* [Records for processing]
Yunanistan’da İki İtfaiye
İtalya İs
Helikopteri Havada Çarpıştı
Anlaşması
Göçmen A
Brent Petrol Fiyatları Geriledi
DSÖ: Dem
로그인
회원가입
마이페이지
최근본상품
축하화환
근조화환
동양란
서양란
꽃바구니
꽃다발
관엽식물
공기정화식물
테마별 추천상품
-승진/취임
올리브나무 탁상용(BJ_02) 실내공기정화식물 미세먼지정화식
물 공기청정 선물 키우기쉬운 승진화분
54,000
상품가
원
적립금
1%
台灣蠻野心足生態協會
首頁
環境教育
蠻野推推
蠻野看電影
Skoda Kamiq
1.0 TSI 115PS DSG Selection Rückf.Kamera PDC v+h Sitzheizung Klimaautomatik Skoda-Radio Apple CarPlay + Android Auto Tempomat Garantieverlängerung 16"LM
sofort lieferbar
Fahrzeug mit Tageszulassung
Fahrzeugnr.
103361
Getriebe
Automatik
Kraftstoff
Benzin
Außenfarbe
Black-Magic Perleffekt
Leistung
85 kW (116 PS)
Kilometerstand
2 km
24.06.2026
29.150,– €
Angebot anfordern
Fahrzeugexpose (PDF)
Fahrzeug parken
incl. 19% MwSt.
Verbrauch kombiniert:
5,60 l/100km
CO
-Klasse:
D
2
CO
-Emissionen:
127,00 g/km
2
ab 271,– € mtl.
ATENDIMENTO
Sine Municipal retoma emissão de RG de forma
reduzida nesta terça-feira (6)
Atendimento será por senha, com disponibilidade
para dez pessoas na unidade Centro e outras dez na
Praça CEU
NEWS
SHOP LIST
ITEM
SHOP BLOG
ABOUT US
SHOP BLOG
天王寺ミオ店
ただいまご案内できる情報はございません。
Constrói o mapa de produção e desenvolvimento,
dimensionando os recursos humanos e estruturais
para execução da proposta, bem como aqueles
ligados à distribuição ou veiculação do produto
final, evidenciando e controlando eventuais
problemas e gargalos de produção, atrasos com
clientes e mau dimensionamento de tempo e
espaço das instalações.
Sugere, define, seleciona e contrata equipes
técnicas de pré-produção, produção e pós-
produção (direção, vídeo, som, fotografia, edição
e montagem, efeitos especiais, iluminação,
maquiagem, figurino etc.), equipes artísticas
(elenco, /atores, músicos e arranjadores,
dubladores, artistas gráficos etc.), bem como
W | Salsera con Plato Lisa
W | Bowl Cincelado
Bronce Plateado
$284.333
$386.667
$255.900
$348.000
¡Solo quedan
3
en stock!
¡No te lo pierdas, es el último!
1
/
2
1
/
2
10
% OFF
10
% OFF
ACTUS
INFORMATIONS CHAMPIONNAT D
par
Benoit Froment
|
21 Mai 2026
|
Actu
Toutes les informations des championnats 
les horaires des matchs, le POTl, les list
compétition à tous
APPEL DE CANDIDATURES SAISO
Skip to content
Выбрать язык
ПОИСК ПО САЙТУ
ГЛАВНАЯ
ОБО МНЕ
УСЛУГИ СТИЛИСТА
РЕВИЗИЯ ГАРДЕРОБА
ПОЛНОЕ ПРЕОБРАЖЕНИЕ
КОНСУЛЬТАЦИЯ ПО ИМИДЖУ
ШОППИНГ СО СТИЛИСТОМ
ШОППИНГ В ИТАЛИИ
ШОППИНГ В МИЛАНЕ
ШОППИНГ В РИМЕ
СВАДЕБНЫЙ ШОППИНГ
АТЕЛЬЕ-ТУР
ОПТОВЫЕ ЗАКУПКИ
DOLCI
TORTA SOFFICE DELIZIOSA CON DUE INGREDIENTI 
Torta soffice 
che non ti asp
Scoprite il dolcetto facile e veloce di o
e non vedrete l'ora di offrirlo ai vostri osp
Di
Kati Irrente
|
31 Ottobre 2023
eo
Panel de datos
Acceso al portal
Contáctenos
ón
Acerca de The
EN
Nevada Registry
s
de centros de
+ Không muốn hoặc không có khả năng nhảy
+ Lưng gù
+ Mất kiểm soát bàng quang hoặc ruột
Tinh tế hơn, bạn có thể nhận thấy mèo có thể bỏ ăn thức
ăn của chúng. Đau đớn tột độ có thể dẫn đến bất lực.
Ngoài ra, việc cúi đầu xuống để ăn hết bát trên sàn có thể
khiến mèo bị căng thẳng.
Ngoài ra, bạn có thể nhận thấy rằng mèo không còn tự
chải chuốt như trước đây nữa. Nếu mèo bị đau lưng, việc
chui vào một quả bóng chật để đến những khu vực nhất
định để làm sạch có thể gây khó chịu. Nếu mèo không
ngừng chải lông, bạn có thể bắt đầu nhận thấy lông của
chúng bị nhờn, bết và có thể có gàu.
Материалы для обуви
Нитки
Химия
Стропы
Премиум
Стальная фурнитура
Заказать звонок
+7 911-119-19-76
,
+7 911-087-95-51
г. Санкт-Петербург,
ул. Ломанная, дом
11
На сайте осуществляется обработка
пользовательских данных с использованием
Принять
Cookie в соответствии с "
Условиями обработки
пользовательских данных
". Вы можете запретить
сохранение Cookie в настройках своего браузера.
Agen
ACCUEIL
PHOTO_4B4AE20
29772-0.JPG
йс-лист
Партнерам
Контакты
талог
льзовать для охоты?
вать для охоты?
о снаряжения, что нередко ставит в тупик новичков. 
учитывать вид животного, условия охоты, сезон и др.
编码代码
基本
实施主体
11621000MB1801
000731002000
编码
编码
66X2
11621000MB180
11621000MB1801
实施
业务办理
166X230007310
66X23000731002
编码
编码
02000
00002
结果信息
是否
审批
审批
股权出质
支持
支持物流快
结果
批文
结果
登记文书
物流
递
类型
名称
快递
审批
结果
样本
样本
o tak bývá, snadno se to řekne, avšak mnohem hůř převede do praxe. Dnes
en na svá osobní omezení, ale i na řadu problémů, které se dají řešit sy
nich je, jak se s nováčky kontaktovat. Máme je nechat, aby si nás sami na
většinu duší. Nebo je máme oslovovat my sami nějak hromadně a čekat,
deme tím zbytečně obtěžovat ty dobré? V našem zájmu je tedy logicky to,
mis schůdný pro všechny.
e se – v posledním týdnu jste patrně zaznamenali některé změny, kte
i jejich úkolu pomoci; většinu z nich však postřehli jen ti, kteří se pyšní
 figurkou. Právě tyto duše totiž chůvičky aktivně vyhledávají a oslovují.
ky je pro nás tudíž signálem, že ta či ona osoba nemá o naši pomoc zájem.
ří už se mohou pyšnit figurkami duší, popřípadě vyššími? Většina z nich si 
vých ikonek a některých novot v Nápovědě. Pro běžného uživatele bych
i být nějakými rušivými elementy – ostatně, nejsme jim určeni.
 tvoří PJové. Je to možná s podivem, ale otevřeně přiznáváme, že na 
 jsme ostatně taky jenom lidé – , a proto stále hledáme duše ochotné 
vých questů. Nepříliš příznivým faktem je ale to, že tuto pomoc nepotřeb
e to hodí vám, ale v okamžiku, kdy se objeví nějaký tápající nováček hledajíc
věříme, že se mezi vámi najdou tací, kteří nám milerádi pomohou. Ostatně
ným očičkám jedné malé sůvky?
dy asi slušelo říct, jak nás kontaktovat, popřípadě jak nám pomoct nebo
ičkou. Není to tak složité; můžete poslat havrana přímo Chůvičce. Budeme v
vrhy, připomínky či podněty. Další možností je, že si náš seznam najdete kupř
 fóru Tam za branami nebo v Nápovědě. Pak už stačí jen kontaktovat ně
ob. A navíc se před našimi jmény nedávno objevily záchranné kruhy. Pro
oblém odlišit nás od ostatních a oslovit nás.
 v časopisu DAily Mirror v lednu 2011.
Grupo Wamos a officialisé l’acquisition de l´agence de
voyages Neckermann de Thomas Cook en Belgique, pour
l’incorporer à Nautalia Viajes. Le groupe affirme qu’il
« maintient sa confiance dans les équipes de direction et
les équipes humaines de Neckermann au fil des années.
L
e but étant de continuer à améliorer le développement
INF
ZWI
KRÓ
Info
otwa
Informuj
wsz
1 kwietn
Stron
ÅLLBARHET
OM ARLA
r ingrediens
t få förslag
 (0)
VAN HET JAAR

* [Your objective]
Switch "Benzin" to "Diesel" in the listing, from its first line through the line containing "W | Salsera con Plato Lisa", inclusive, and give those lines again with nothing else changed.

* [Answer box]
Yunanistan’da İki İtfaiye
İtalya İs
Helikopteri Havada Çarpıştı
Anlaşması
Göçmen A
Brent Petrol Fiyatları Geriledi
DSÖ: Dem
로그인
회원가입
마이페이지
최근본상품
축하화환
근조화환
동양란
서양란
꽃바구니
꽃다발
관엽식물
공기정화식물
테마별 추천상품
-승진/취임
올리브나무 탁상용(BJ_02) 실내공기정화식물 미세먼지정화식
물 공기청정 선물 키우기쉬운 승진화분
54,000
상품가
원
적립금
1%
台灣蠻野心足生態協會
首頁
環境教育
蠻野推推
蠻野看電影
Skoda Kamiq
1.0 TSI 115PS DSG Selection Rückf.Kamera PDC v+h Sitzheizung Klimaautomatik Skoda-Radio Apple CarPlay + Android Auto Tempomat Garantieverlängerung 16"LM
sofort lieferbar
Fahrzeug mit Tageszulassung
Fahrzeugnr.
103361
Getriebe
Automatik
Kraftstoff
Diesel
Außenfarbe
Black-Magic Perleffekt
Leistung
85 kW (116 PS)
Kilometerstand
2 km
24.06.2026
29.150,– €
Angebot anfordern
Fahrzeugexpose (PDF)
Fahrzeug parken
incl. 19% MwSt.
Verbrauch kombiniert:
5,60 l/100km
CO
-Klasse:
D
2
CO
-Emissionen:
127,00 g/km
2
ab 271,– € mtl.
ATENDIMENTO
Sine Municipal retoma emissão de RG de forma
reduzida nesta terça-feira (6)
Atendimento será por senha, com disponibilidade
para dez pessoas na unidade Centro e outras dez na
Praça CEU
NEWS
SHOP LIST
ITEM
SHOP BLOG
ABOUT US
SHOP BLOG
天王寺ミオ店
ただいまご案内できる情報はございません。
Constrói o mapa de produção e desenvolvimento,
dimensionando os recursos humanos e estruturais
para execução da proposta, bem como aqueles
ligados à distribuição ou veiculação do produto
final, evidenciando e controlando eventuais
problemas e gargalos de produção, atrasos com
clientes e mau dimensionamento de tempo e
espaço das instalações.
Sugere, define, seleciona e contrata equipes
técnicas de pré-produção, produção e pós-
produção (direção, vídeo, som, fotografia, edição
e montagem, efeitos especiais, iluminação,
maquiagem, figurino etc.), equipes artísticas
(elenco, /atores, músicos e arranjadores,
dubladores, artistas gráficos etc.), bem como
W | Salsera con Plato Lisa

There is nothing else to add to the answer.